Task directions: Locate each line in the items below that contains the string "badge" and copy those lines out.

Data under study:
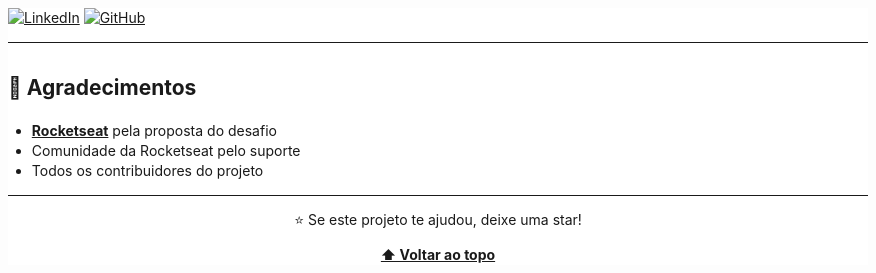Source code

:   [![LinkedIn](https://img.shields.io/badge/LinkedIn-0077B5?style=for-the-badge&logo=linkedin&logoColor=white)](https://linkedin.com/in/john-snow)
  [![GitHub](https://img.shields.io/badge/GitHub-100000?style=for-the-badge&logo=github&logoColor=white)](https://github.com/John-Snooow)
</div>

---

## 🙏 Agradecimentos

- **[Rocketseat](https://rocketseat.com.br)** pela proposta do desafio
- Comunidade da Rocketseat pelo suporte
- Todos os contribuidores do projeto

---

<div align="center">
  <p>⭐ Se este projeto te ajudou, deixe uma star!</p>
  
  **[⬆ Voltar ao topo](#-gerenciador-de-tarefas)**
</div>
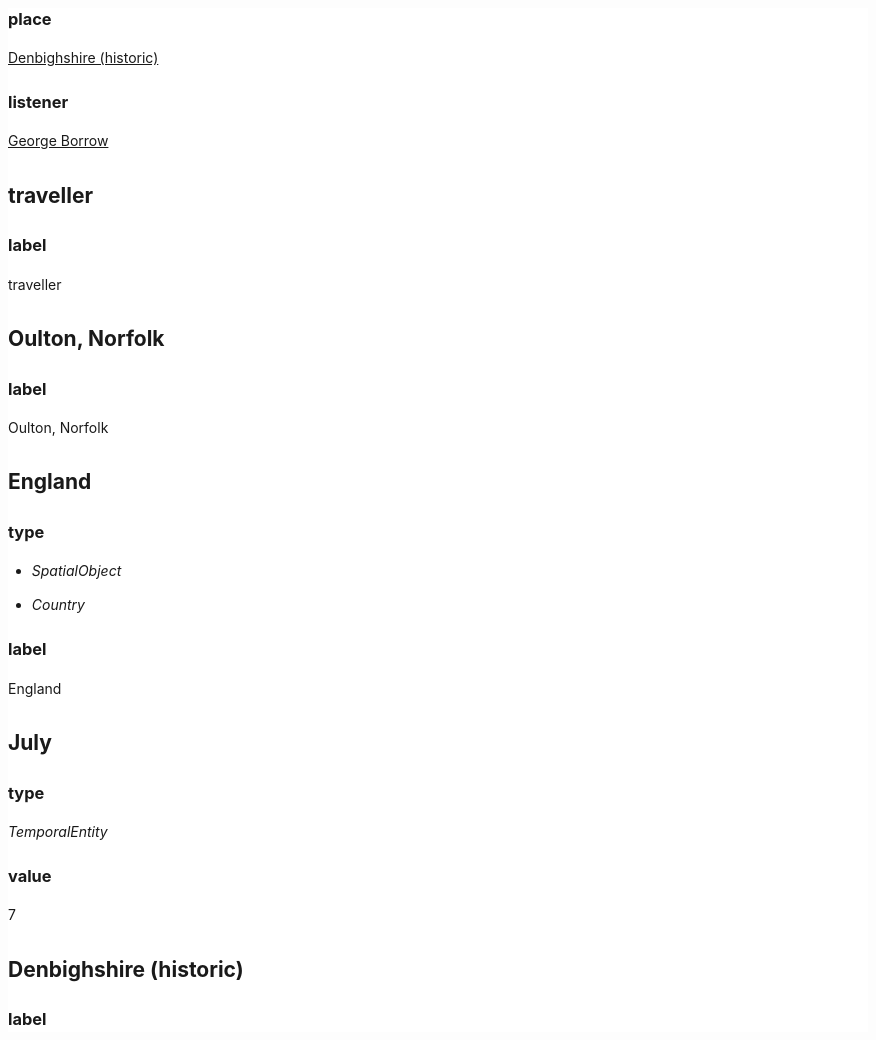 ### place


[Denbighshire (historic)](#Denbighshire-(historic))

### listener


[George Borrow](#George-Borrow)

## traveller

### label


traveller

## Oulton, Norfolk

### label


Oulton, Norfolk

## England

### type

 - *SpatialObject*

 - *Country*

### label


England

## July

### type


*TemporalEntity*

### value


7

## Denbighshire (historic)

### label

Solution below:
:   [![LinkedIn](https://img.shields.io/badge/LinkedIn-0077B5?style=for-the-badge&logo=linkedin&logoColor=white)](https://linkedin.com/in/john-snow)
  [![GitHub](https://img.shields.io/badge/GitHub-100000?style=for-the-badge&logo=github&logoColor=white)](https://github.com/John-Snooow)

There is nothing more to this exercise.